Sitting in lawn chairs packed together side by side, and front to back, we wait. The air is humid, but as evening falls the temperature begins to cool. It’s the end of an exciting, chaotic and packed few days, so it feels good to finally be sitting down. You can still hear upperclassmen cheering and screaming behind you. After introductions to faculty head of houses, and the Dean of the Commons, Chancellor Zeppos takes the podium and a hush falls over the freshman class.

A few weeks have passed since Founder’s Walk, but recently I’ve been reminded of something Chancellor Zeppos said during his speech at the walk. Chancellor Zeppos exhorted us to “stop and smell the roses” during our time here. I’ve been thinking about that a lot, because there’s always so much going on at Vandy. Walking to class, I see tents being set up and taken down, stages assembled and tables decorated; the campus is always alive.

I get about five emails a day notifying me about various fairs, lectures, screenings, events, immersion workshops and Dean’s dinners that are happening. Although it’s sometimes tempting to ignore those emails or scroll through so fast that you don’t have time to really process what you’re reading, I think taking the time to be informed about the various events at Vandy is valuable.

Many of us talked about how if we were accepted to ___ college, we would be sure to take advantage of all the resources on campus, give back to our community, etc.. However, now that we’re actually here, I think the tempting tendency is to be a bit lazy; instead of taking advantage of the unique opportunities around campus, many of us have let them pass by. I’m not saying that students should prioritize going to random campus events over schoolwork or looking after their personal well-being. Rather, I think that college is a really valuable time and offers unique ways in which we can all continue to learn outside the classroom and broaden our horizons. These opportunities should not be overlooked or taken lightly.

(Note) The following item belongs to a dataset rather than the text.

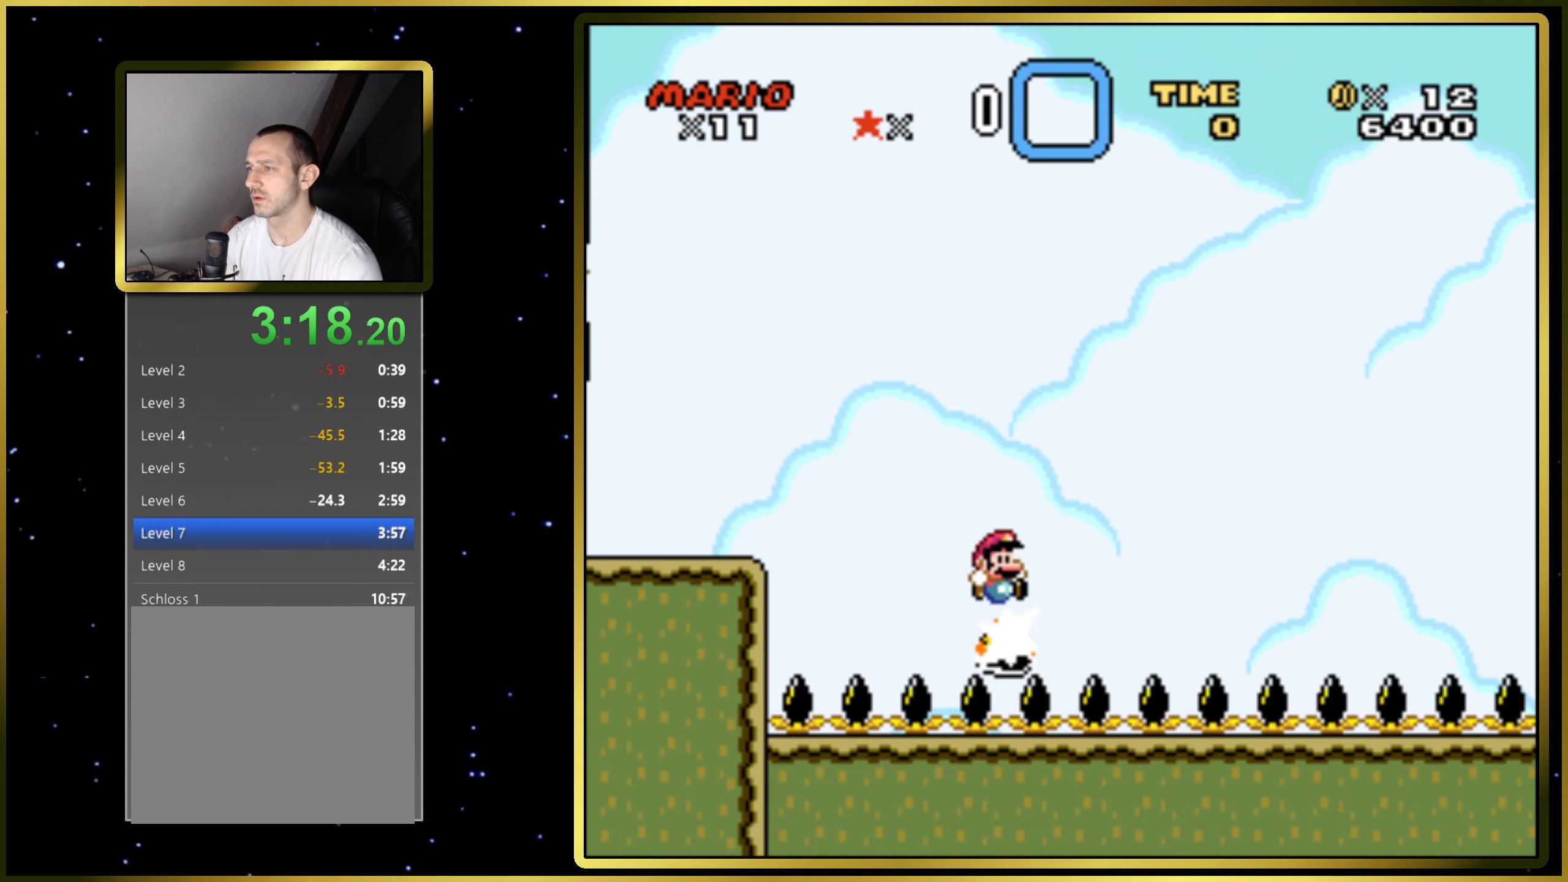
{"buttons": ["CROSS", "SQUARE"], "right_stick": "center", "events": [[83, "DPAD_RIGHT", "up"]]}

By simply being Vandy students, we are exposed to a wealth of information and opportunities others can only dream about. A few weeks ago, I attended the first Chancellor’s lecture for the year featuring General Hayden, who is a former CIA and National Security Agency director. General Hayden discussed the current political climate and what implications it has for U.S. national security and information relationships with other countries. What he talked about could help us every day citizens gain insight into the importance of obtaining intelligence in the current political climate. Although this was one of the larger lectures here, there are also smaller scale discussions, seminars and lectures that are held by organizations or offices on campus. For example, I attended an interesting discussion style talk about artificial intelligence hosted by a student organization dedicated to learning more about AI, and three computer science professors. The opportunity to engage with peers and professors about relevant topics in a relaxed setting that is accessible is a really special part of college I think we should all take advantage of. Next week, Anita Hill will be speaking as well. By attending events such as these that center on interesting, relevant topics, students can become more informed about these issues, and also learn directly from renowned professionals. In an era where there is an overabundance of information, obtaining information about issues directly from experienced and credible professionals can be extremely helpful and of high educational value.

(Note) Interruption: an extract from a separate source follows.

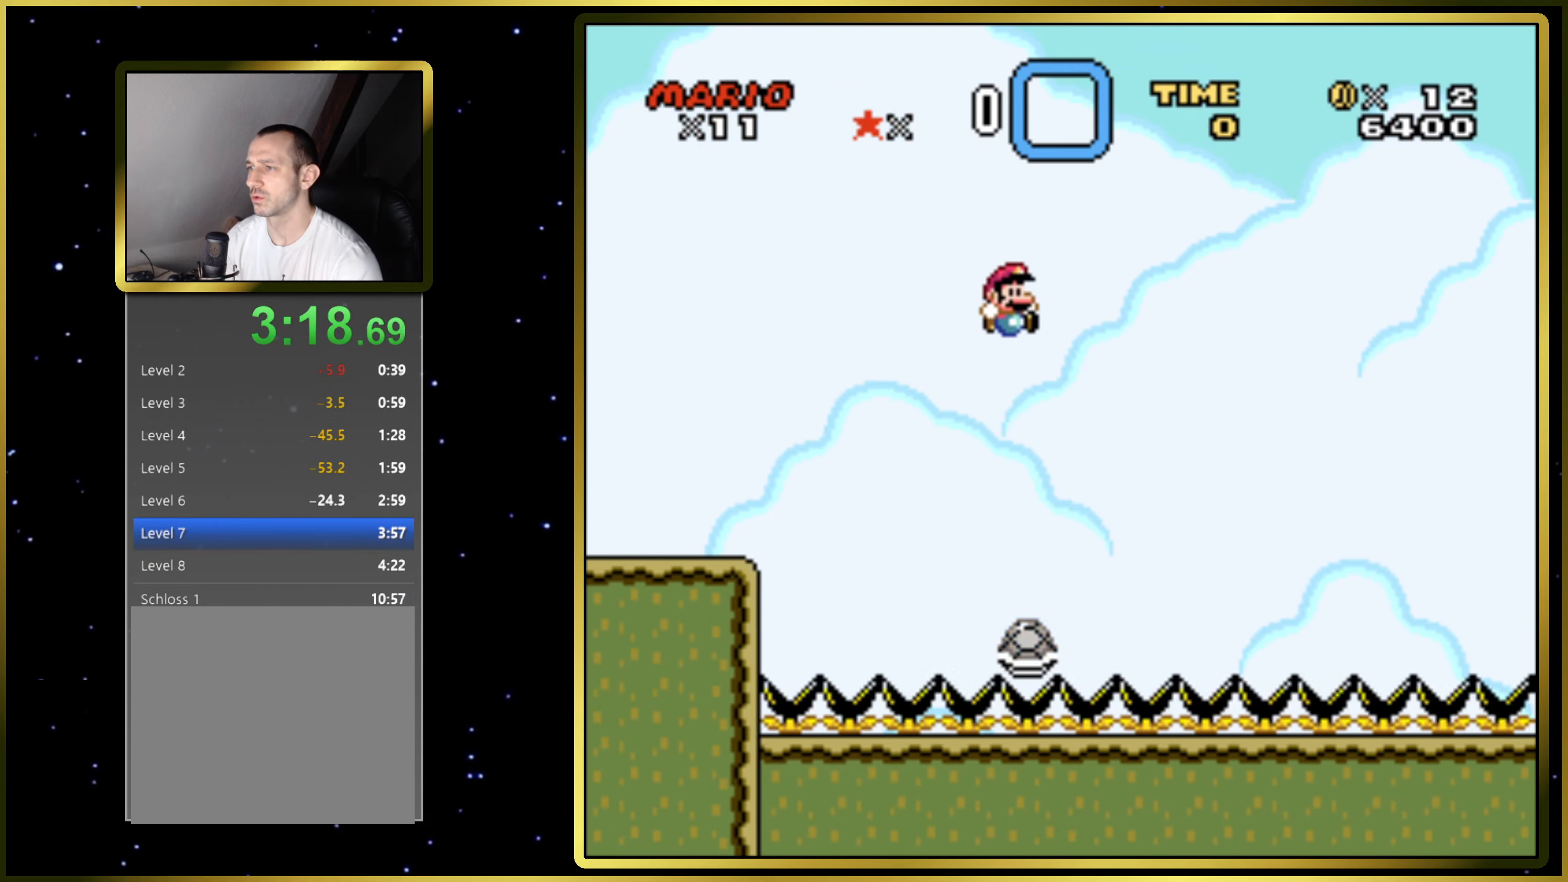
{"buttons": ["CROSS", "SQUARE"], "right_stick": "center", "events": [[100, "DPAD_RIGHT", "down"], [283, "DPAD_RIGHT", "up"]]}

Part of what makes the undergraduate experience so special is this ability to “stop and smell the roses;” there are very few other times in life when we will have the freedom, resources and time to explore and learn, just for fun. Taking advantage of opportunities to learn about topics of interest on campus is a major way we can ensure college does not merely pass us by. I don’t think any of us want to look back on our time here and wish we spent our time differently, or more wisely. That’s why jumping right in and intentionally choosing to smell every rose you can is something we should all strive to do.